#### Source extract:

○ ○ ○ ○ ○

Social media is amazingly useful, if you let it be. For instance, an organization I follow on Twitter follows another organization on Twitter (USCPR follows Haymarket Books), and for that reason I find out on this day in 1867 Das Kapital was first published.

Some people I know have read, by assignment or interest, nearly the entire Marx-Engel reader, 2nd Edition, edited by Robert Tucker ( (C) 1978 ). I confess I have merely read parts of it, despite plans to do otherwise.

I’m not going to take space on the internet reviewing Marx’s mathematical equations of produce plus capital. Before I get into a long quote I want to point out his M–C–M where “M” equals money and “C” equals a an exchange of money (selling or buying).

A capitalist, Marx said – and he remains correct – looks for the expansion of value.

The expansion of value, which is the objective basis or main-spring of the circulation M–C–M, becomes [the capitalists’] subjective aim, and it is only in so far as the appropriation of ever more and more wealth in abstract becomes the sole motive of his operations. … The restless never-ending process of profit-making is what he aims at. This boundless greed after riches, this passionate chase after exchange-value, is common to the capitalist.

(p 334, paperback edition of Marx-Engel Reader by Tucker)

While that is equally the aim of the miser, Marx says, the difference is that the miser saves his money, while the capitalist looks to throw more and more money into the system, so that (s)he can have more capital.

Marx moves on to many things, but let’s look at the labor process.

The labour process, turned into the process by which the capitalist consumes labour-power, exhibits two characteristic phenomena. First, the labourer works under the control of the capitalist to who his labour belongs; the capitalist taking good care that the work is done in a proper manner, and the the means of production are used with intelligence, so that there are no unnecessary waste of raw material, and no wear and tear of the implements beyond what is necessarily caused by the work.

○ ○ ○ ○ ○

#### Aim of the exercise:
According to the passage on Das Kapital, how does the miser differ from the capitalist? The records have nothing to do with the passage on Das Kapital.

○ ○ ○ ○ ○

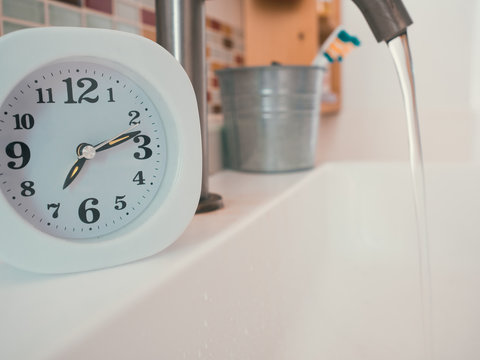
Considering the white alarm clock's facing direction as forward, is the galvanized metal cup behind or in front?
behind

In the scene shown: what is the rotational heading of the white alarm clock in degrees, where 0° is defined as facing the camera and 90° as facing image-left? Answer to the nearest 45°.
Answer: approximately 0°

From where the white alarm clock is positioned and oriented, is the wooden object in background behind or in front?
behind
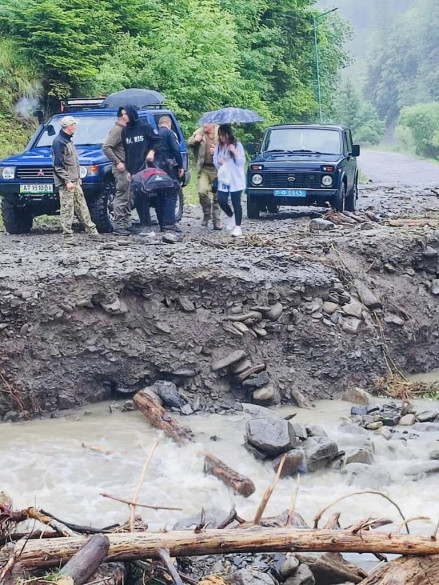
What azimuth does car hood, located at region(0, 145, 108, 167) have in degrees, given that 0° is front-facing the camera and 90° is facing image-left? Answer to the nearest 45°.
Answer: approximately 45°

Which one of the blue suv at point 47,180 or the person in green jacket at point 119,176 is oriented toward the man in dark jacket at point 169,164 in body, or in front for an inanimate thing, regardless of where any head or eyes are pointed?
the person in green jacket

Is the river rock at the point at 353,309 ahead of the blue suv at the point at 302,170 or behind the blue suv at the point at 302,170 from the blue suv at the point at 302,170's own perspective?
ahead

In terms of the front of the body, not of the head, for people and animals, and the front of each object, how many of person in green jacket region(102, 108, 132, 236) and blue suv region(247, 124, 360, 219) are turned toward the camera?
1

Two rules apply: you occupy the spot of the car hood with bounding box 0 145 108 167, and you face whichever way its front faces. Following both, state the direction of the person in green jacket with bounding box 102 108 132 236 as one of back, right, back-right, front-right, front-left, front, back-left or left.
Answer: left

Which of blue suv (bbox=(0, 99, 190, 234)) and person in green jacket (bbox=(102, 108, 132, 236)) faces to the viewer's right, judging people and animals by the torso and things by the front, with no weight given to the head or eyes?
the person in green jacket

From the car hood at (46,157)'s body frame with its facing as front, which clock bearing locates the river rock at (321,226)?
The river rock is roughly at 8 o'clock from the car hood.

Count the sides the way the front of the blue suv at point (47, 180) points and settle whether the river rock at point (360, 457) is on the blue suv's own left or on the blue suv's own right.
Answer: on the blue suv's own left

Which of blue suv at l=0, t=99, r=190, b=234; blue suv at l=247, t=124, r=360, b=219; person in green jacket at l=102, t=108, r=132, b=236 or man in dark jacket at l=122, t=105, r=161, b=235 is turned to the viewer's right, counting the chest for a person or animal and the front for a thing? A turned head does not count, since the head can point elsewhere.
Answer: the person in green jacket

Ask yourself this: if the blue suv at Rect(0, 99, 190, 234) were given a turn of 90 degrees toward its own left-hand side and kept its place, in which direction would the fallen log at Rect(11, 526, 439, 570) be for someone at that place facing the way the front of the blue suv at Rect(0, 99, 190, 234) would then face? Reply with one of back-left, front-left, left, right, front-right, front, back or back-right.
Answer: front-right

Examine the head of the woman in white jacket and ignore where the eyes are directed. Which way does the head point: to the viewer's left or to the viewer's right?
to the viewer's left

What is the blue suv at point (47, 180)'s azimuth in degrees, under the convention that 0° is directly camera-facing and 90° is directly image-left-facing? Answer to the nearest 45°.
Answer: approximately 45°

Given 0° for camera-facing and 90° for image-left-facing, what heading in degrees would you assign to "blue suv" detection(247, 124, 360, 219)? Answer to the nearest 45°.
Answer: approximately 0°

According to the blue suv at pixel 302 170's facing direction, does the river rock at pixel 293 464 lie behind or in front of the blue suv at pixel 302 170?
in front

○ ○ ○ ○ ○

#### Response below:
The miser saves his money, while the capitalist keeps throwing more money into the system to gain more capital.